SELECT * FROM /test/object
WHERE 
    ((name=foo AND name=bar) OR (info=foo AND info=bar))
AND state=1

Please keep in mind that it depends on your document field analysis and mappings how name=foo is internally handled. This can vary from a fuzzy to strict behavior.

"minimum_should_match": 1 says, that at least one of the should statements must be true.

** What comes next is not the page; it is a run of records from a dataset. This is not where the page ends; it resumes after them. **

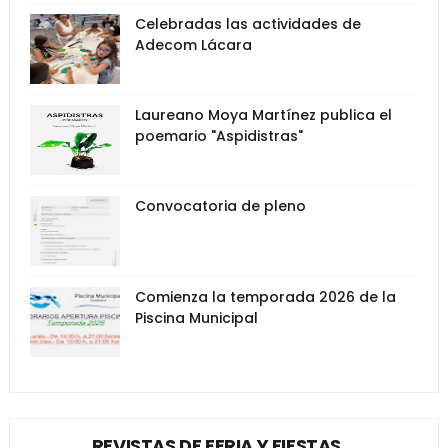
Celebradas las actividades de
Adecom Lácara
Laureano Moya Martínez publica el
poemario "Aspidistras"
Convocatoria de pleno
Comienza la temporada 2026 de la
Piscina Municipal
REVISTAS DE FERIA Y FIESTAS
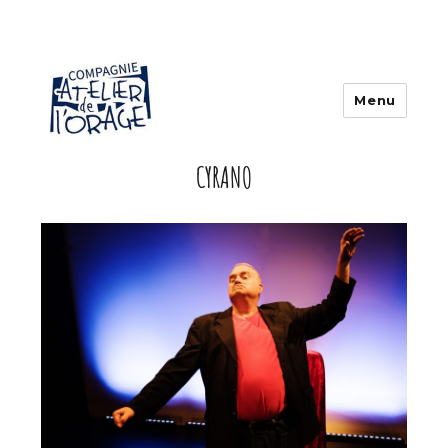
Menu
CYRANO
Atelier de l'orage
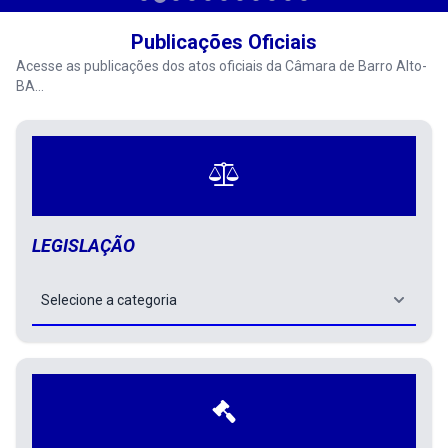
Publicações Oficiais
Acesse as publicações dos atos oficiais da Câmara de Barro Alto-
BA...
Selecione a categoria de uma L
LEGISLAÇÃO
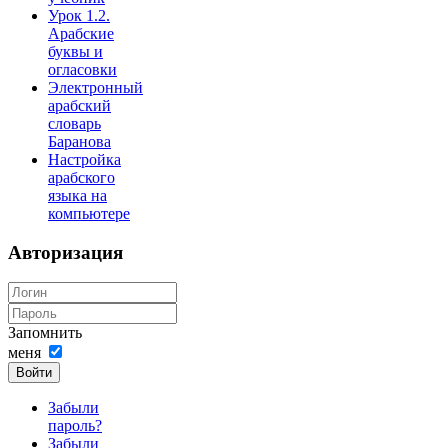
Урок 1.2.
Арабские
буквы и
огласовки
Электронный
арабский
словарь
Баранова
Настройка
арабского
языка на
компьютере
Авторизация
Запомнить
меня
Войти
Забыли
пароль?
Забыли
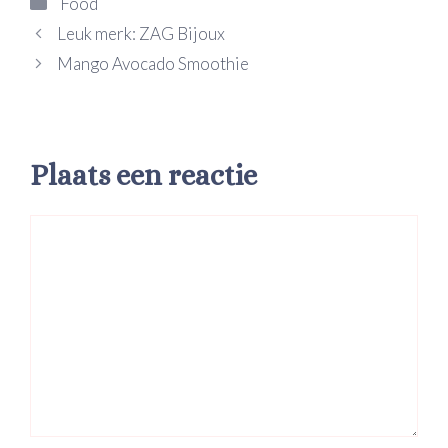
Categorieën
Food
Leuk merk: ZAG Bijoux
Mango Avocado Smoothie
Plaats een reactie
Reactie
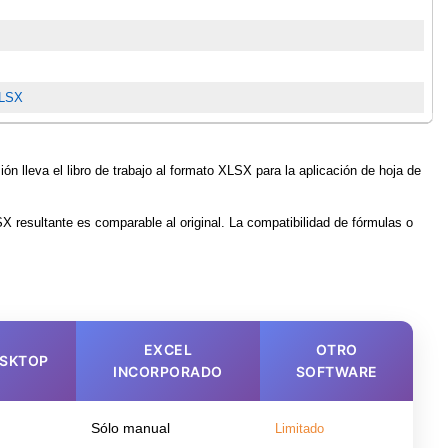
XLSX
 lleva el libro de trabajo al formato XLSX para la aplicación de hoja de
X resultante es comparable al original. La compatibilidad de fórmulas o
EXCEL
OTRO
ESKTOP
INCORPORADO
SOFTWARE
Sólo manual
Limitado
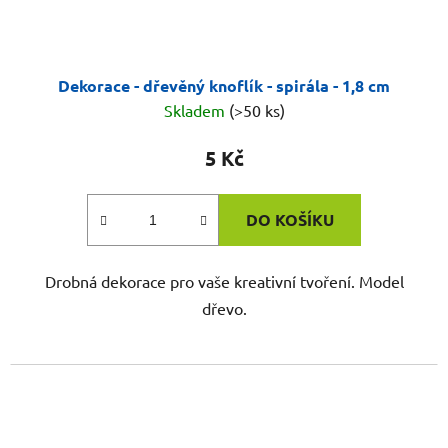
Dekorace - dřevěný knoflík - spirála - 1,8 cm
Skladem
(>50 ks)
5 Kč
DO KOŠÍKU
Drobná dekorace pro vaše kreativní tvoření. Model
dřevo.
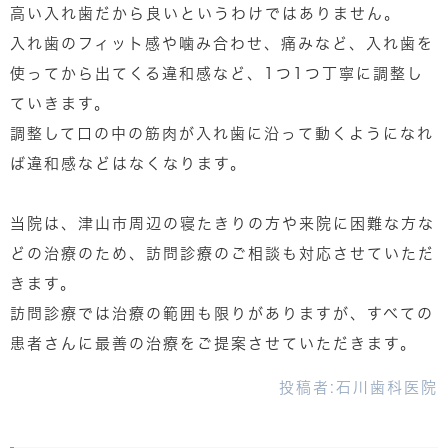
高い入れ歯だから良いというわけではありません。
入れ歯のフィット感や噛み合わせ、痛みなど、入れ歯を
使ってから出てくる違和感など、1つ1つ丁寧に調整し
ていきます。
調整して口の中の筋肉が入れ歯に沿って動くようになれ
ば違和感などはなくなります。
当院は、津山市周辺の寝たきりの方や来院に困難な方な
どの治療のため、訪問診療のご相談も対応させていただ
きます。
訪問診療では治療の範囲も限りがありますが、すべての
患者さんに最善の治療をご提案させていただきます。
投稿者:
石川歯科医院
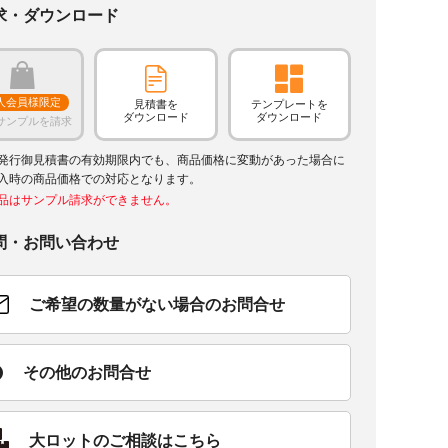
求・ダウンロード
人会員様限定
見積書を
テンプレートを
ダウンロード
ダウンロード
サンプルを請求
発行御見積書の有効期限内でも、商品価格に変動があった場合に
入時の商品価格での対応となります。
品はサンプル請求ができません。
問・お問い合わせ
ご希望の数量がない場合のお問合せ
その他のお問合せ
大ロットのご相談はこちら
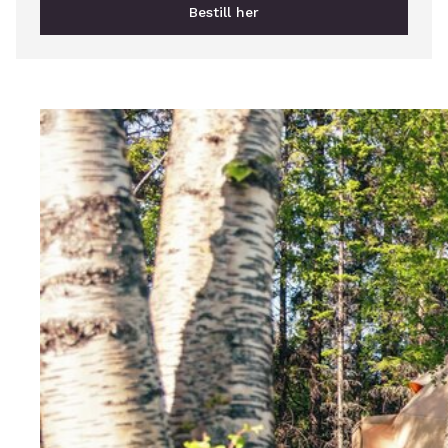
Bestill her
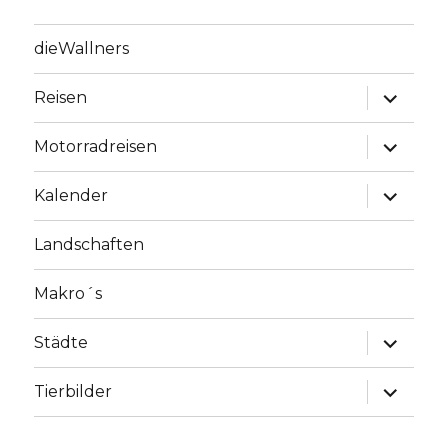
dieWallners
Unterme
Reisen
anzeige
Unterme
Motorradreisen
anzeige
Unterme
Kalender
anzeige
Landschaften
Makro´s
Unterme
Städte
anzeige
Unterme
Tierbilder
anzeige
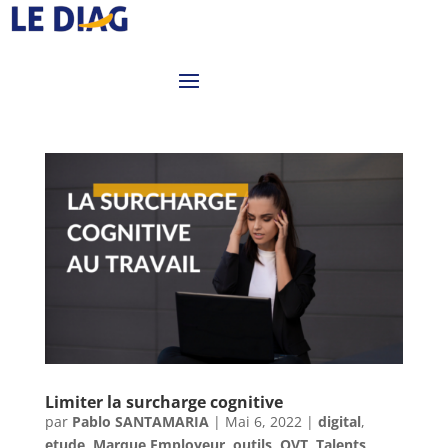
Limiter la surcharge cognitive
par
Pablo SANTAMARIA
|
Mai 6, 2022
|
digital
,
etude
,
Marque Employeur
,
outils
,
QVT
,
Talents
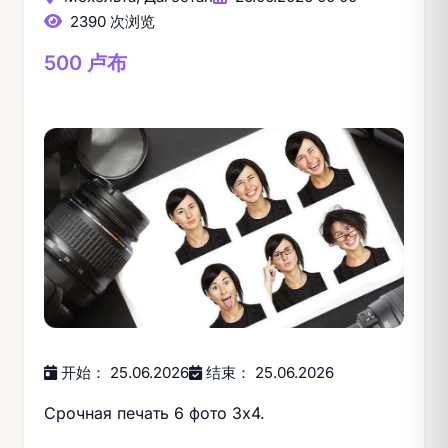
2390 次浏览
500 卢布
开始： 25.06.2026
结束： 25.06.2026
Срочная печать 6 фото 3х4.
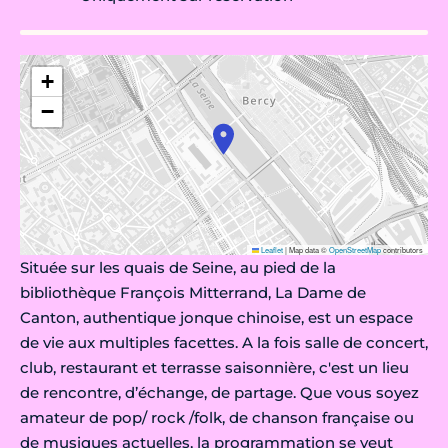
+
−
Leaflet
|
Map data ©
OpenStreetMap
contributors
Située sur les quais de Seine, au pied de la
bibliothèque François Mitterrand, La Dame de
Canton, authentique jonque chinoise, est un espace
de vie aux multiples facettes. A la fois salle de concert,
club, restaurant et terrasse saisonnière, c'est un lieu
de rencontre, d’échange, de partage. Que vous soyez
amateur de pop/ rock /folk, de chanson française ou
de musiques actuelles, la programmation se veut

This statements means that whenever there is a document in the resultset that contains has_image:1 it is boosted by factor 100. This changes result ordering.

"should": [
  {
    "match": {
      "has_image": {
        "query": 1,
        "boost": 100
      }
    }
   }
 ]

Have fun guys :)


This is how you can nest multiple bool queries in one outer bool query this using Kibana,

  • bool indicates we are using boolean
  • must is for AND
  • should is for OR
GET my_inedx/my_type/_search
{
  "query" : {
     "bool": {             //bool indicates we are using boolean operator
          "must" : [       //must is for **AND**
               {
                 "match" : {
                       "description" : "some text"  
                   }
               },
               {
                  "match" :{
                        "type" : "some Type"
                   }
               },
               {
                  "bool" : {          //here its a nested boolean query
                        "should" : [  //should is for **OR**
                               {
                                 "match" : {
                                     //ur query
                                }
                               },
                               { 
                                  "match" : {} 
                               }     
                             ]
                        }
               }
           ]
      }
  }
}

This is how you can nest a query in ES


There are more types in "bool" like,

  1. Filter
  2. must_not

I recently had to solve this problem too, and after a LOT of trial and error I came up with this (in PHP, but maps directly to the DSL):

'query' => [
    'bool' => [
        'should' => [
            ['prefix' => ['name_first' => $query]],
            ['prefix' => ['name_last' => $query]],
            ['prefix' => ['phone' => $query]],
            ['prefix' => ['email' => $query]],
            [
                'multi_match' => [
                    'query' => $query,
                    'type' => 'cross_fields',
                    'operator' => 'and',
                    'fields' => ['name_first', 'name_last']
                ]
            ]
        ],
        'minimum_should_match' => 1,
        'filter' => [
            ['term' => ['state' => 'active']],
            ['term' => ['company_id' => $companyId]]
        ]
    ]
]

Which maps to something like this in SQL:

SELECT * from <index> 
WHERE (
    name_first LIKE '<query>%' OR
    name_last LIKE '<query>%' OR
    phone LIKE  '<query>%' OR
    email LIKE '<query>%'
)
AND state = 'active'
AND company_id = <query>

The key in all this is the minimum_should_match setting. Without this the filter totally overrides the should.

Hope this helps someone!


If you were using Solr's default or Lucene query parser, you can pretty much always put it into a query string query:

POST test/_search
{
  "query": {
    "query_string": {
      "query": "(( name:(+foo +bar) OR info:(+foo +bar)  )) AND state:(1) AND (has_image:(0) OR has_image:(1)^100)"
    }
  }
}

That said, you may want to use a boolean query, like the one you already posted, or even a combination of the two.